1/ DNA repair in mitosis was proven impossible by several groups over the past two decades until our recent study showed that DNA polymerase theta (Polθ) repairs mitotic DSBs. We showed that Polθ get specifically activated during mitosis allowing end-joining repair of DNA double strand breaks. Although DNA repair has been studied for decades, it remains extremely poorly understood in mitosis. We believe our work (Gelot et al, Nature 2023) has open a new field of investigation (i.e. mitotic repair).
2/ The nuclear envelope (NE) separates the nucleus from the cytosol. NE integrity is maintained by the lamina. Mechanical forces can lead to NE rupture, and this process has been studied extensively. However, spontaneous events of NE rupture have been observed in tumor cells. The source, mechanism and consequences of these spontaneous NE rupture events remain completely unknown. We showed that the kinase ATR mediates NE rupture. Interestingly, BRCA-mutated tumors show frequent events of NE rupture. Inhibiting the repair of NE ruptures kills BRCA-mutated cells.
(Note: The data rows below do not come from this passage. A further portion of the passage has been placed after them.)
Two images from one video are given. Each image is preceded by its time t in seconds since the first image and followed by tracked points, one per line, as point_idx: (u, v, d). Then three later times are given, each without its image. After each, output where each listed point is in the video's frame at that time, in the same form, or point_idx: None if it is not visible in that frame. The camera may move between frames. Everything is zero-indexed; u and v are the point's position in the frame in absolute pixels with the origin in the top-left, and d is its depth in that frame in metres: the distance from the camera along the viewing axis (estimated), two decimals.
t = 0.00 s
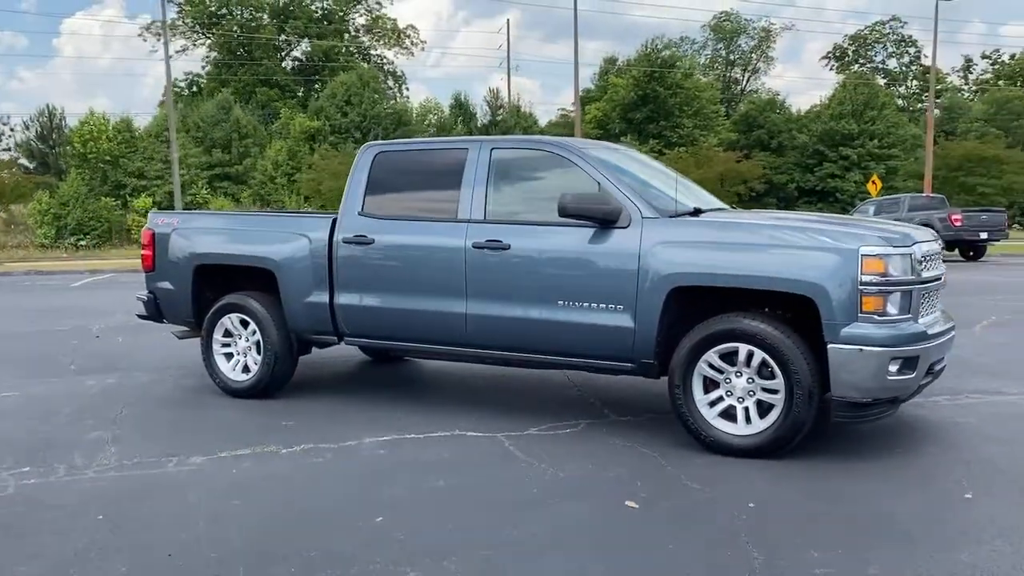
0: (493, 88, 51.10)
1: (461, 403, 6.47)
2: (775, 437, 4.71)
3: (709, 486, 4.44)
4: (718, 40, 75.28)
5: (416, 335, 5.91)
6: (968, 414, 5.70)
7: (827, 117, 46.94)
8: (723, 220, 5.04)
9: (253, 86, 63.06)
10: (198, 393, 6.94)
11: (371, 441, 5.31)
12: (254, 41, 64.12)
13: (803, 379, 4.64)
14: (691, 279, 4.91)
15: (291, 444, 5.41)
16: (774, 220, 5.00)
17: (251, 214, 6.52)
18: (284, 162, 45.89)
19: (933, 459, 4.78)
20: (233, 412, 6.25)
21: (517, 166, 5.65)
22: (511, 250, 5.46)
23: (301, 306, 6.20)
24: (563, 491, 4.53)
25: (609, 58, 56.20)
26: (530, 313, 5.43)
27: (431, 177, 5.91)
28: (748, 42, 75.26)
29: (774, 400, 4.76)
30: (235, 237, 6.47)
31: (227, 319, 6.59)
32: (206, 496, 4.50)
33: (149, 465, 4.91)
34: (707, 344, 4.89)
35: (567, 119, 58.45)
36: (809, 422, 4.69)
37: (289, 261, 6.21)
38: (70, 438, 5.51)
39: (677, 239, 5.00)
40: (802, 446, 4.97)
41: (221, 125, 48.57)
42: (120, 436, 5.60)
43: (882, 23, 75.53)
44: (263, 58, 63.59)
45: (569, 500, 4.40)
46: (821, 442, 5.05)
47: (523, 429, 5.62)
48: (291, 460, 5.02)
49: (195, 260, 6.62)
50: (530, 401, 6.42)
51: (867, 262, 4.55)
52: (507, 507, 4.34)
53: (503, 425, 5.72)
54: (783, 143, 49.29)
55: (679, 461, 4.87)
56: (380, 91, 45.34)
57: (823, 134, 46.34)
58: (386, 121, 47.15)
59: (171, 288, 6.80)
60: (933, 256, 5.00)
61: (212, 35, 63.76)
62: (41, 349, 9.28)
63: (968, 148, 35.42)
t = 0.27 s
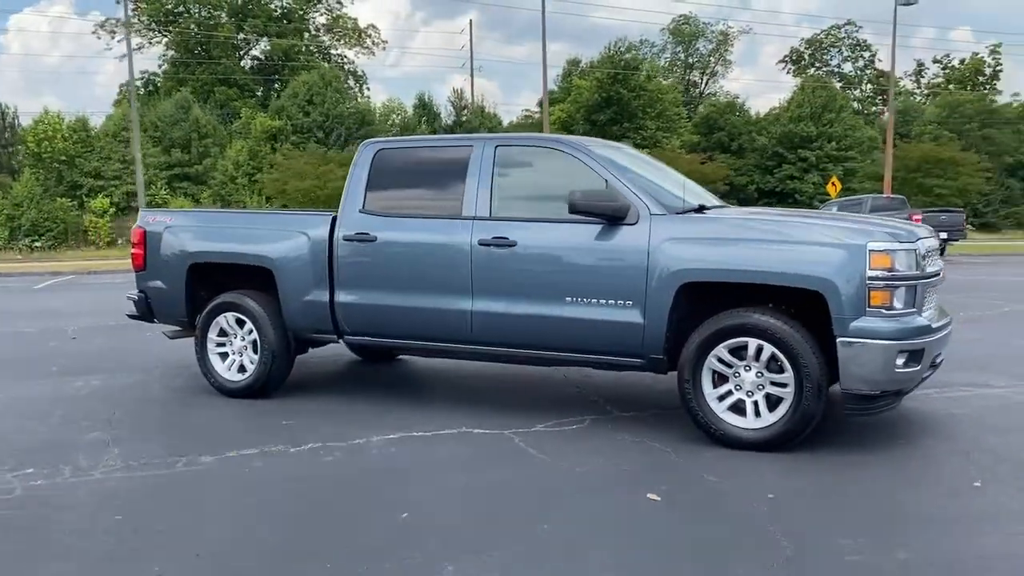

This constitutes a novel and targetable vulnerability, which we termed NE vulnerability. In summary, we described a new mechanism that lies at the intersection of genome stability and structural organization of the cell. We strongly believe that our research will be of wide interest to the scientific community as well as a cornerstone of future research (Kovacs et al. Molecular Cell, 2023). 2 patents arise from this publication.
3/ Finally, one of the first challenges my laboratory at Institut Curie has taken is the discovery and co-development of the first-in-class Polθ inhibitor. We screened more than 25,000 small molecules against the ATPase activity of Polθ. We have shown that one compound, Novobiocin (NVB), disturbingly induces BRCA cell death without affecting non-BRCA cell survival. Moreover, the use of this inhibitor in several preclinical mouse models has demonstrated the efficacy of NVB in inducing the death of BRCA tumors. Importantly, NVB is also effective against certain BRCA tumors that have acquired resistance to PARP inhibitors. NVB could be used as monotherapy as an alternative to PARP inhibitors or in combination with them to limit the emergence of chemoresistance in these tumors. Recently, the FDA (Food and Drug Administration) authorized a clinical trial to evaluate the efficacy of NVB in the treatment of chemoresistant BRCA tumors. (Zhou et al., Nature Cancer 2021 (D’Andrea and Ceccaldi as co-corresponding authors). 2 patents arise from this publication.